Role of nitric oxide in the development of vascular contractile dysfunction in circulatory shock

Various forms of circulatory shock (including septic shock) lead to an impairment of vascular function, which importantly contributes to the development of multiple organ failure and mortality. The dysfunction of the blood vessels in shock consists of two principal components: vascular smooth muscle dysfunction, and endothelial dysfunction. The vascular smooth muscle dysfunction (a progressive, therapy-resistant loss of responsiveness of the vascular smooth muscle to vasoconstrictor catecholamines, such as noradrenaline) leads to a progressive deterioration of blood pressure in patients with circulatory shock.
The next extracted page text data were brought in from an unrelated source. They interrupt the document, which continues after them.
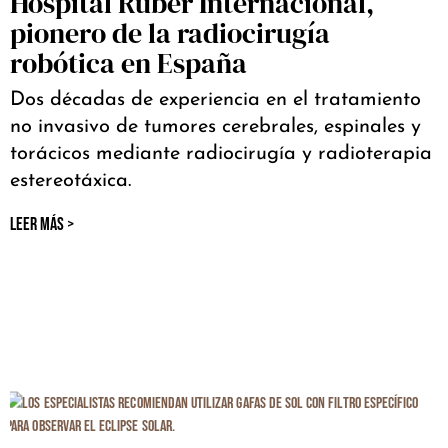
Hospital Ruber Internacional,
pionero de la radiocirugía
robótica en España
Dos décadas de experiencia en el tratamiento
no invasivo de tumores cerebrales, espinales y
torácicos mediante radiocirugía y radioterapia
estereotáxica.
LEER MÁS >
The endothelial dysfunction (loss of the ability of the vascular endothelium to produce nitric oxide and other local endothelium-derived factors) contributes to the impairment of microvascular blood flow, to the enhanced adhesion and activation of neutrophils and platelets, to coagulation problems, and perfusion/metabolism mismatch in the affected organs. Here we overview the role of nitric oxide (NO) in the pathogenesis of vascular contractile dysfunction in circulatory shock. We describe the results of published studies involving shock models induced by bacterial lipopolysac-charide (LPS), and by cecal ligation and puncture (CLP), a polymicrobial model of sepsis. Among the many contributing factors, we focus on the role of cyclic GMP (cGMP) dependent pathways as well as a number of cGMP independent pathways. We will also outline the role of oxidative/nitrosative stress, peroxynitrite and poly(ADP-ribose) polymerase (PARP) and vascular potassium channels in the sepsis-associated alterations in vascular smooth muscle contractility.